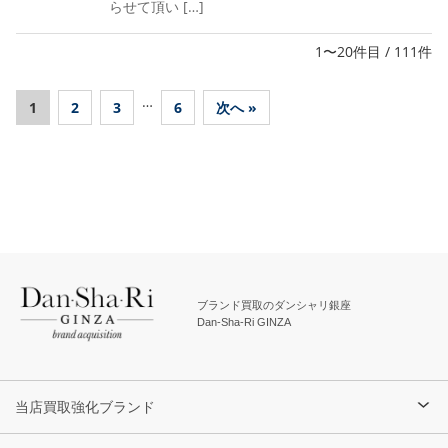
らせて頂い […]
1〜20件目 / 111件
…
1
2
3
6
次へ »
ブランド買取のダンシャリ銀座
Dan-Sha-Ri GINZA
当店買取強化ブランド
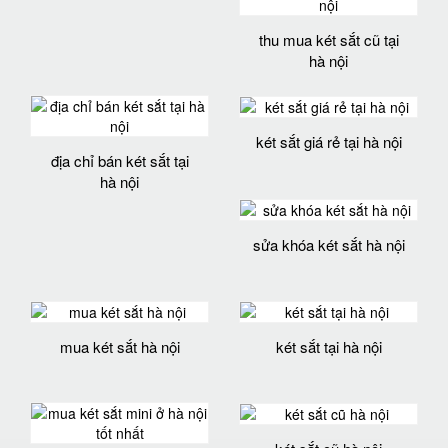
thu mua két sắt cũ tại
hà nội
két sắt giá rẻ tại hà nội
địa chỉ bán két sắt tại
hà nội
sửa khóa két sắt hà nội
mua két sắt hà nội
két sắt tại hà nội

........

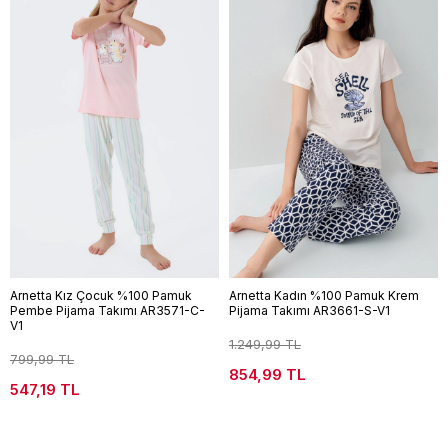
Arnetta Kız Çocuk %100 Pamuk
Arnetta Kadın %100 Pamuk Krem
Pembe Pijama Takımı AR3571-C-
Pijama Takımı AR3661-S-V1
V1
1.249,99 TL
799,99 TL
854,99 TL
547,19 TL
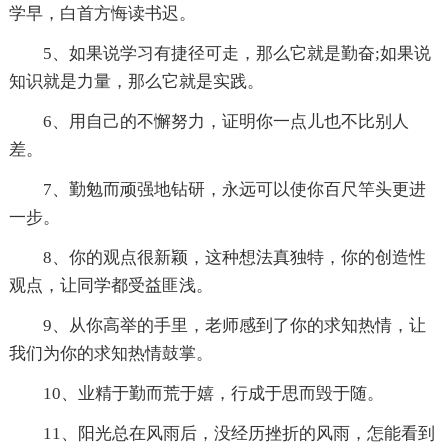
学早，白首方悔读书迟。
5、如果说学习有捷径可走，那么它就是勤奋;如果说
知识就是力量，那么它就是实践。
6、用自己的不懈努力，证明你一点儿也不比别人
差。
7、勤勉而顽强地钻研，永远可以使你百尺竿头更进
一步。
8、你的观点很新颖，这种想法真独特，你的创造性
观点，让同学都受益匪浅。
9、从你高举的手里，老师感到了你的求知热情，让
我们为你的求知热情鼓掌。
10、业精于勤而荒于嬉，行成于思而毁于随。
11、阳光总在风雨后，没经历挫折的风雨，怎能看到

........

EXERCISE GOAL: Without the pictures, set down the lines above from the line with "Dan-Sha-Ri GINZA" up to and including the line with "két sắt tại hà nội" exactly as they stand.

EXPECTED ANSWER:
Dan-Sha-Ri GINZA
当店買取強化ブランド
thu mua két sắt cũ tại
hà nội
két sắt giá rẻ tại hà nội
địa chỉ bán két sắt tại
hà nội
sửa khóa két sắt hà nội
mua két sắt hà nội
két sắt tại hà nội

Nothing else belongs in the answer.